▶ Assigned task
Go through the data below. List every line that holds the word "minutes".

▶ Page-level text extractions
^^^^
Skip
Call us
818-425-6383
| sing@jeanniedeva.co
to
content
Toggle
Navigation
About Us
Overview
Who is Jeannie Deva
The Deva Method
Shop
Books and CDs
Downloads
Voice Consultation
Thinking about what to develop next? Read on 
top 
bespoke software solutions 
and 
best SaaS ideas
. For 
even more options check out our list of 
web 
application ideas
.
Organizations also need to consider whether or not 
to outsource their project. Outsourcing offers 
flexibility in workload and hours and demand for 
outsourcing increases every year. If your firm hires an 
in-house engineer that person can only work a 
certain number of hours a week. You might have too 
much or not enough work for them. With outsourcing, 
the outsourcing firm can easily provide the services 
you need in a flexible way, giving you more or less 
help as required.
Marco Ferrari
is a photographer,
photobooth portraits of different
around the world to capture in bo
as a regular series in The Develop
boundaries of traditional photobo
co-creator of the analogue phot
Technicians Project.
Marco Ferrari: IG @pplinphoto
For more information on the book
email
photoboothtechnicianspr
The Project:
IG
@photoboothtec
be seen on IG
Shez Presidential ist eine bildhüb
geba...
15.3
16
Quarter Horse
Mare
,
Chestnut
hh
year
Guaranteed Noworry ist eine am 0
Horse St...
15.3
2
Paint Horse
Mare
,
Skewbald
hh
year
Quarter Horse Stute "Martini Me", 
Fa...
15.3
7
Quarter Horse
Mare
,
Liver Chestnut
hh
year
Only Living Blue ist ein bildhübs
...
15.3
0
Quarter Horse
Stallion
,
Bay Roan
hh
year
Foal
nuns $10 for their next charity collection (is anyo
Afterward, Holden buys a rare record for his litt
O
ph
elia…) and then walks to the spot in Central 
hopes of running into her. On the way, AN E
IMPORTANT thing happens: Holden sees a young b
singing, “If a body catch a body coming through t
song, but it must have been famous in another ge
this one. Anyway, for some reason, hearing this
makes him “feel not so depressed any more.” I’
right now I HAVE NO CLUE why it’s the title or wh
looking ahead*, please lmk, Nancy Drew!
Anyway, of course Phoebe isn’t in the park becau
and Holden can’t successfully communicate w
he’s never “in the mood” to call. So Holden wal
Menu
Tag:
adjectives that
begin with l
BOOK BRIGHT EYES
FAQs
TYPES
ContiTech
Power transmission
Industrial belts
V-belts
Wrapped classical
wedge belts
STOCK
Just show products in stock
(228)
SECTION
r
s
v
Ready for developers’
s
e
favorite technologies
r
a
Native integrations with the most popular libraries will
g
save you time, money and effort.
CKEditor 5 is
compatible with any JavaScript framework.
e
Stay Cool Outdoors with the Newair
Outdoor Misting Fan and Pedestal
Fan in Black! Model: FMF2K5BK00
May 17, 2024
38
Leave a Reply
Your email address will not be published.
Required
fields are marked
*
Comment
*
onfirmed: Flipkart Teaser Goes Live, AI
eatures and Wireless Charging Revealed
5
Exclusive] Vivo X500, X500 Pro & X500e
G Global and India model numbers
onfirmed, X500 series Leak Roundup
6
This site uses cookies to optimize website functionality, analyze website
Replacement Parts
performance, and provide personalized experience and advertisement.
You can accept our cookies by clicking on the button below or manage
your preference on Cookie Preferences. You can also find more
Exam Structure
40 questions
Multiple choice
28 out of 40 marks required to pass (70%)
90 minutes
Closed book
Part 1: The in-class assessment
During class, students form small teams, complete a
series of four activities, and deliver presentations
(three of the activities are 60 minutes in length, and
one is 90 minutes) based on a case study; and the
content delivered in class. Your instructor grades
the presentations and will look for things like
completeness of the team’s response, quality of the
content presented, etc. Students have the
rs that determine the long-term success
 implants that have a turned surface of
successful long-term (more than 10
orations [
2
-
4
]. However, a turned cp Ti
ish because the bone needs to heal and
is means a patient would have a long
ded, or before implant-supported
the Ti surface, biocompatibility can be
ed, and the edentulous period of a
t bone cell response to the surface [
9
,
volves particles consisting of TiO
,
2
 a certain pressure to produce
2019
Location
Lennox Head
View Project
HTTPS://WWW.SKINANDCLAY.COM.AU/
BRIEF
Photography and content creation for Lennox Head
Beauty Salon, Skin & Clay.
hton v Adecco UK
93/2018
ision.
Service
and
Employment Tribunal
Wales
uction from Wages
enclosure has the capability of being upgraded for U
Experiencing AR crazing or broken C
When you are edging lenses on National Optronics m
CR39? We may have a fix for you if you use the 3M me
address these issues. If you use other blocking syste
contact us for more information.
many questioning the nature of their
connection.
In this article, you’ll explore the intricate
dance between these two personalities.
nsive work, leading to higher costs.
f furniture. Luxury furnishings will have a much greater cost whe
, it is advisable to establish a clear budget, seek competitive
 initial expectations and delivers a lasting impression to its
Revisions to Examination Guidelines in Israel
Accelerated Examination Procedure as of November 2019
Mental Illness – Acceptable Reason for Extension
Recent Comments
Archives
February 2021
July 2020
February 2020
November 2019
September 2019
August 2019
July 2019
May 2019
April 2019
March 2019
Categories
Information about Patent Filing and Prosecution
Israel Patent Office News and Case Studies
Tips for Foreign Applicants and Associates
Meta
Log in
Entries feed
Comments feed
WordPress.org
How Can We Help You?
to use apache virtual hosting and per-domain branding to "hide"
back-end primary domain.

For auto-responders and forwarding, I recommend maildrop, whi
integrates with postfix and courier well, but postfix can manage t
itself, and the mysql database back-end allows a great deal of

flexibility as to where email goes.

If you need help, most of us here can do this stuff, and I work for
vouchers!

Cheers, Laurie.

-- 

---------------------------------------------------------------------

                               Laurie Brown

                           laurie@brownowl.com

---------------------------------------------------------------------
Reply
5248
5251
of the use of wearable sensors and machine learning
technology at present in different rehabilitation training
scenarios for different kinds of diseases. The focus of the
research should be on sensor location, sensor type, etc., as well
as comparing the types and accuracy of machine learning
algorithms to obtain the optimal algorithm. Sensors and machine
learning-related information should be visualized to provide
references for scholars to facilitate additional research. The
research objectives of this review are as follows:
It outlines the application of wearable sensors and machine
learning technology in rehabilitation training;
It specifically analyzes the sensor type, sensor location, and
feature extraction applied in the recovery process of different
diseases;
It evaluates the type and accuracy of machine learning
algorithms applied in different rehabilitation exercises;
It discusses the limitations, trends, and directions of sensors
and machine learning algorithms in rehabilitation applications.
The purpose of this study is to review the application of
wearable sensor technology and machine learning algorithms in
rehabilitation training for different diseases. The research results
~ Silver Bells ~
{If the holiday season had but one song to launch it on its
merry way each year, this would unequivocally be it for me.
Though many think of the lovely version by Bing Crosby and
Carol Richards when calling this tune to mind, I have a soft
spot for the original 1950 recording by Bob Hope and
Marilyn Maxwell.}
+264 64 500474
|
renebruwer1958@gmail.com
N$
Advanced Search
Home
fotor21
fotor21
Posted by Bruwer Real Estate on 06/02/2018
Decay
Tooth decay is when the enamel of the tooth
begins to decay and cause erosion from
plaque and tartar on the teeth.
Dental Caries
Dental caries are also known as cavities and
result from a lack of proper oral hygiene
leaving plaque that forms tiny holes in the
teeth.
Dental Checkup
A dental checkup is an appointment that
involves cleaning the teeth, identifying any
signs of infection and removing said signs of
^^^^
▶ Task response
90 minutes
(three of the activities are 60 minutes in length, and
one is 90 minutes) based on a case study; and the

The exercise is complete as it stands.